> DE TEKST:
-------

10 vooroordelen over vluchtelingen ontkracht
Weet je niet altijd hoe je moet reageren op uitspraken over migratie en vluchtelingen? Deze gids helpt je om een sterk antwoord te geven op 10 vooroordelen.
De vluchtelingencrisis in Europa overheerst al maanden de politieke actualiteit. Daarnaast is het thema ook thuis en onder vrienden een heet hangijzer. Veel mensen vinden het niet zo eenvoudig om hierover in debat te gaan en te reageren op reacties als “Ze pakken onze banen af,” “Europa wordt overspoeld door migranten” of “We kunnen er toch niets aan doen”. Of misschien worstel je zelf nog met deze vooroordelen en vraag je je af hoe het nu werkelijk zit?
Amnesty ontwikkelde een brochure met cijfers en argumenten die 10 verschillende vooroordelen omtrent de vluchtelingencrisis ontkracht. Het resultaat is een handig en toegankelijk boekje boordevol informatie voor jezelf en je gesprekspartners. Download het hier als PDF: Klik Hier
Korte Woordenlijst
Een migrant is iemand die om verschillende redenen zijn land verlaat om elders te gaan wonen, tijdelijk of permanent. Sommige mensen migreren vrijwillig, anderen zijn gedwongen, bijvoorbeeld door oorlog of vervolging.

-------

> STUDIEMATERIAAL:
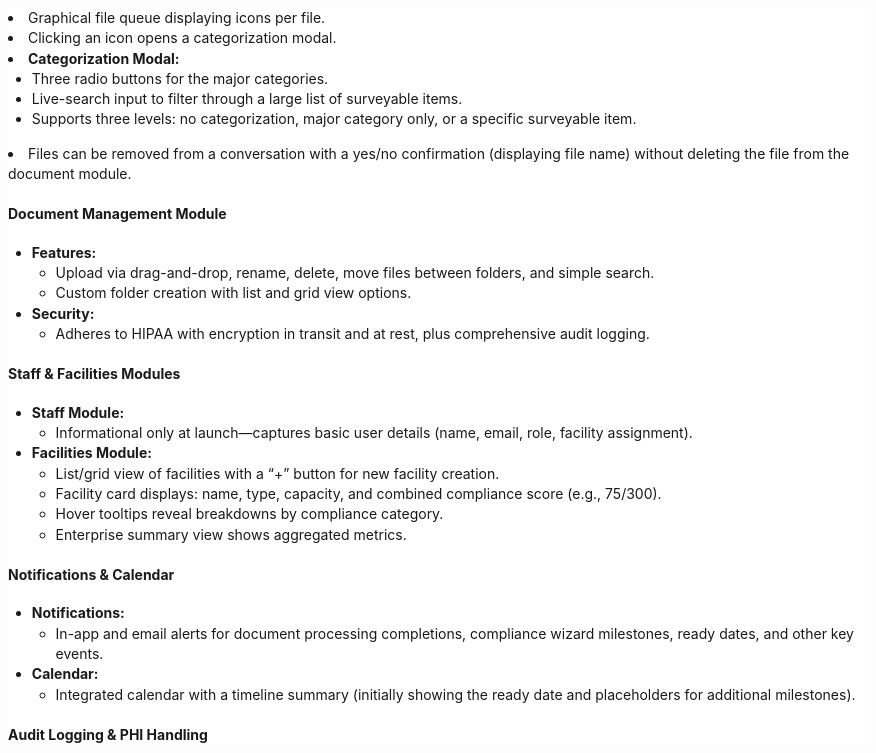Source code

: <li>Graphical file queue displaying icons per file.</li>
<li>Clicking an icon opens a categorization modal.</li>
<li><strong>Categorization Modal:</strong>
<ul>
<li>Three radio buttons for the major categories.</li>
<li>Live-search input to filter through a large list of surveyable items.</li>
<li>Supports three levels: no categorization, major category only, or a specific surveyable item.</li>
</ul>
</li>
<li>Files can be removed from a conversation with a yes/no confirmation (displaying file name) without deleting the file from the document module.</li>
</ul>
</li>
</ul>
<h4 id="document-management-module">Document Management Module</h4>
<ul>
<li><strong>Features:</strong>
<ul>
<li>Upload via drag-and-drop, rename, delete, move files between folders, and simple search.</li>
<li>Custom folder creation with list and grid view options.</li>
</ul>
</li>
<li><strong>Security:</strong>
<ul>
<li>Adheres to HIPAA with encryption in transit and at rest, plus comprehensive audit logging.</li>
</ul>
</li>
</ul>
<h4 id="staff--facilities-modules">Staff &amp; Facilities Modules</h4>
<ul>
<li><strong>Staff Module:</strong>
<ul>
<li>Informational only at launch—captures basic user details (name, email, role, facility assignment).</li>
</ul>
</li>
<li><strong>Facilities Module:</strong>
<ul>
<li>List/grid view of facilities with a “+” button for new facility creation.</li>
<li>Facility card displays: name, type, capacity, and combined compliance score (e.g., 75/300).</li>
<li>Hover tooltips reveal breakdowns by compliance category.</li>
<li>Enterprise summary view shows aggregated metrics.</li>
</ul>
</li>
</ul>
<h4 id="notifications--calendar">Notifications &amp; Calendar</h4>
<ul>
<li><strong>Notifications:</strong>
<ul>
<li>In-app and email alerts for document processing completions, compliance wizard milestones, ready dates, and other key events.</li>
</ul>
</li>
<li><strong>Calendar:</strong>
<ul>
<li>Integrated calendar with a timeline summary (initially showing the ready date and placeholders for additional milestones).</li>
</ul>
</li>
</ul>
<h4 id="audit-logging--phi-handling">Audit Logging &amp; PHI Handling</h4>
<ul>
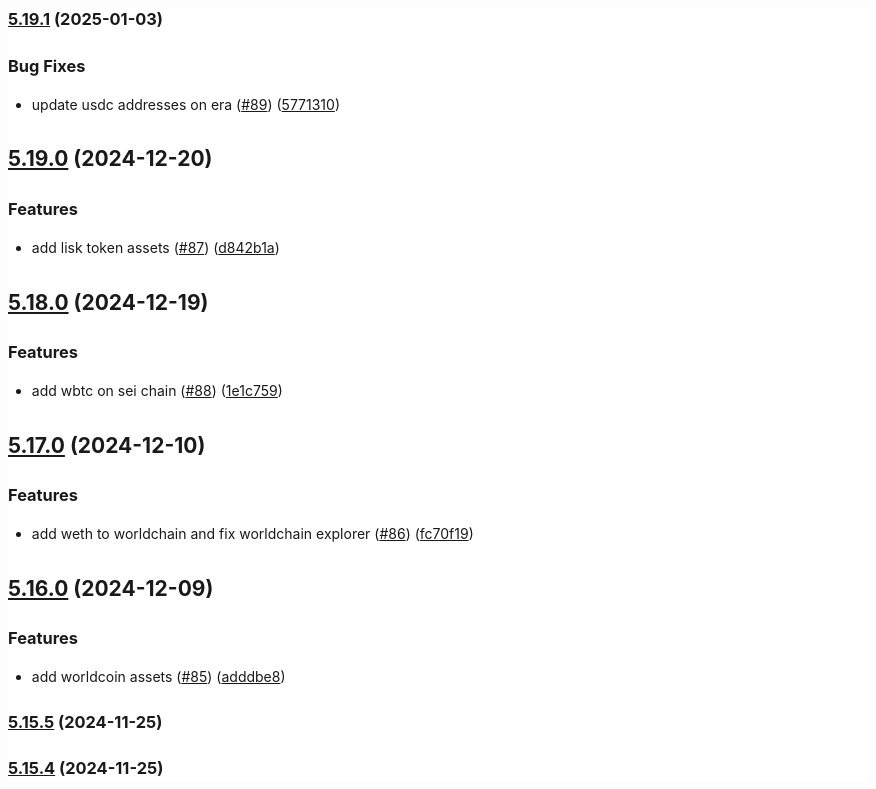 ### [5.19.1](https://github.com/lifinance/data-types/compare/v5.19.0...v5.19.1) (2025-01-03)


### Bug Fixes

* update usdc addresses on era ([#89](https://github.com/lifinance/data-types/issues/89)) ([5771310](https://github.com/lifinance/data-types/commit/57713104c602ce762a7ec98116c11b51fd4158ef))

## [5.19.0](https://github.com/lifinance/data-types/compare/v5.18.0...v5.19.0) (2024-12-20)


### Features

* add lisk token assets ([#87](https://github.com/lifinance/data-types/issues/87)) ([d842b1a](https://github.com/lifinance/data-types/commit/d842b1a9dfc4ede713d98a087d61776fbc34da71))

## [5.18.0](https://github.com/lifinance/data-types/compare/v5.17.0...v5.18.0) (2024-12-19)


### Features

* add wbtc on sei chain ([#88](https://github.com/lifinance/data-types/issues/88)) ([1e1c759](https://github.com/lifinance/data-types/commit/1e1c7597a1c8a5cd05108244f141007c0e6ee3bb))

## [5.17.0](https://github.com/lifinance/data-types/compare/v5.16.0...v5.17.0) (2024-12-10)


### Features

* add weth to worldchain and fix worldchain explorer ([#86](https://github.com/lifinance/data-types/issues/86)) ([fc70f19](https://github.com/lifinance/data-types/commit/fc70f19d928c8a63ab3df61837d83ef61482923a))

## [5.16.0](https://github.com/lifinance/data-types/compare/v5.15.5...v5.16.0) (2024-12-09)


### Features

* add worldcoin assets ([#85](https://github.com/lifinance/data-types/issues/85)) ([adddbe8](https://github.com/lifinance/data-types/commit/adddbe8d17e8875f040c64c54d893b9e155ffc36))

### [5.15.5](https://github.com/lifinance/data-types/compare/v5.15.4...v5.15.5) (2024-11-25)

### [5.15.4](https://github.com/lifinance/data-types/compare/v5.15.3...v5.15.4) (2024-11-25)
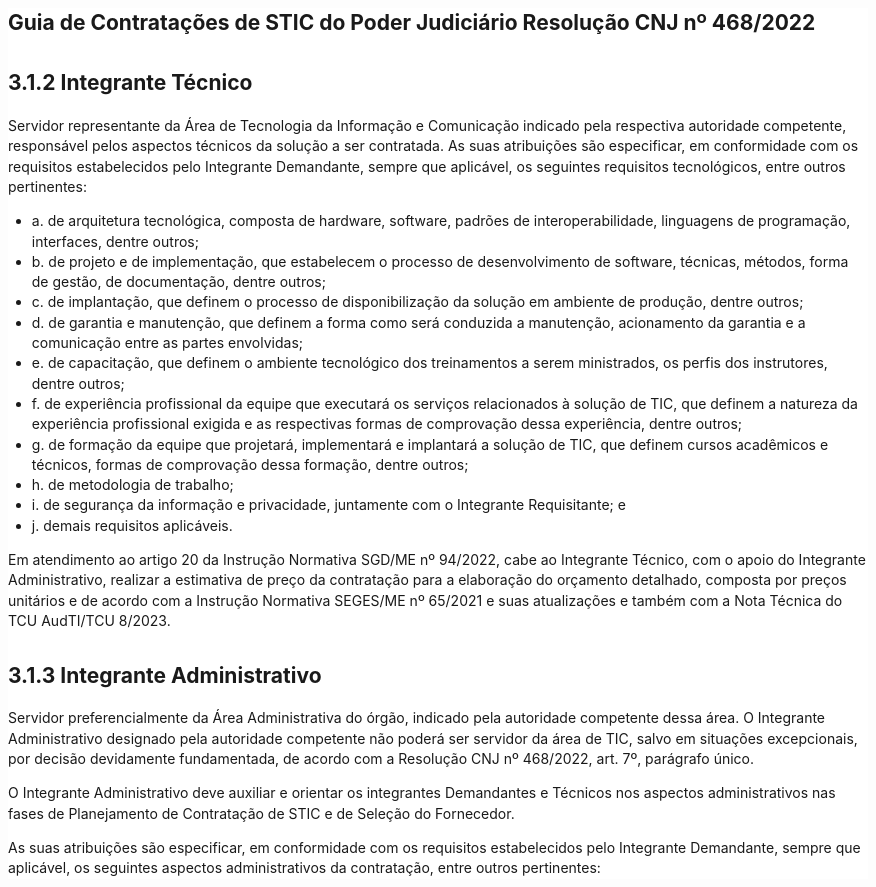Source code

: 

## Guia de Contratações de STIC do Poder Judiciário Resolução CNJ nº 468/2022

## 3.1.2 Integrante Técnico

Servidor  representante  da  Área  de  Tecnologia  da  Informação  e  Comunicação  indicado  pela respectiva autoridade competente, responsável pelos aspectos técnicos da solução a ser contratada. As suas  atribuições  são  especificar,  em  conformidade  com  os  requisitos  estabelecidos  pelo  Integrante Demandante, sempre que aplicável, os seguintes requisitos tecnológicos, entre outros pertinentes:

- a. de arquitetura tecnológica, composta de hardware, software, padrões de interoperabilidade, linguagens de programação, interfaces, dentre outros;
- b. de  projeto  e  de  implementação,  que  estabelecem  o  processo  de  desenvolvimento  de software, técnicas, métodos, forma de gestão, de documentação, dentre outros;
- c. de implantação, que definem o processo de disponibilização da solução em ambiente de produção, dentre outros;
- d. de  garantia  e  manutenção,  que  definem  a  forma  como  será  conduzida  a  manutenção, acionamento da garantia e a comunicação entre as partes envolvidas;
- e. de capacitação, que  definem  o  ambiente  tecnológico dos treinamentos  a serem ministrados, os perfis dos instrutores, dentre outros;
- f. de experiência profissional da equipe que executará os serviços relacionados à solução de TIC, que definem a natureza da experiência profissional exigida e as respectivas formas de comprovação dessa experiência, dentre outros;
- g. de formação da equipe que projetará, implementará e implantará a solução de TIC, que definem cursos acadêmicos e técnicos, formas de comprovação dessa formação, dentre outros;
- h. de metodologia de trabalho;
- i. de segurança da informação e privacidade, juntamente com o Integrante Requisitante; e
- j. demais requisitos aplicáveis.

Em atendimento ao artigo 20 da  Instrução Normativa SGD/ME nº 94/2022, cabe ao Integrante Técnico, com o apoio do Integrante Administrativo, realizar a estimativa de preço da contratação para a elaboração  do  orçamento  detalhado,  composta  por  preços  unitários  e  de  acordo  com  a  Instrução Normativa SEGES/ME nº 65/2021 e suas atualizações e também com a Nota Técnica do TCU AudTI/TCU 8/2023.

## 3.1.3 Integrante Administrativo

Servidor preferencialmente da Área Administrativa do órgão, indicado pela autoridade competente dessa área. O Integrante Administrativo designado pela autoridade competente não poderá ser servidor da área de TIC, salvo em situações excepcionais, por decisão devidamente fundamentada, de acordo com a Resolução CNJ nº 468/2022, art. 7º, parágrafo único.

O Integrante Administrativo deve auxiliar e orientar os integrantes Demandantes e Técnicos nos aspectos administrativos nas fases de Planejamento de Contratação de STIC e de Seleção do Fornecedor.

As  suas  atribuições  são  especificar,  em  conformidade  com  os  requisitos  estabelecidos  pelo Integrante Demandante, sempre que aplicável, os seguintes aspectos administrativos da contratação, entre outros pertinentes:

-------

> JOUW OPDRACHT: Neem uit de tekst over vooroordelen over vluchtelingen het stuk van "10 vooroordelen over" tot en met "nu werkelijk zit?" woord voor woord over.

> JOUW ANTWOORD:
10 vooroordelen over vluchtelingen ontkracht
Weet je niet altijd hoe je moet reageren op uitspraken over migratie en vluchtelingen? Deze gids helpt je om een sterk antwoord te geven op 10 vooroordelen.
De vluchtelingencrisis in Europa overheerst al maanden de politieke actualiteit. Daarnaast is het thema ook thuis en onder vrienden een heet hangijzer. Veel mensen vinden het niet zo eenvoudig om hierover in debat te gaan en te reageren op reacties als “Ze pakken onze banen af,” “Europa wordt overspoeld door migranten” of “We kunnen er toch niets aan doen”. Of misschien worstel je zelf nog met deze vooroordelen en vraag je je af hoe het nu werkelijk zit?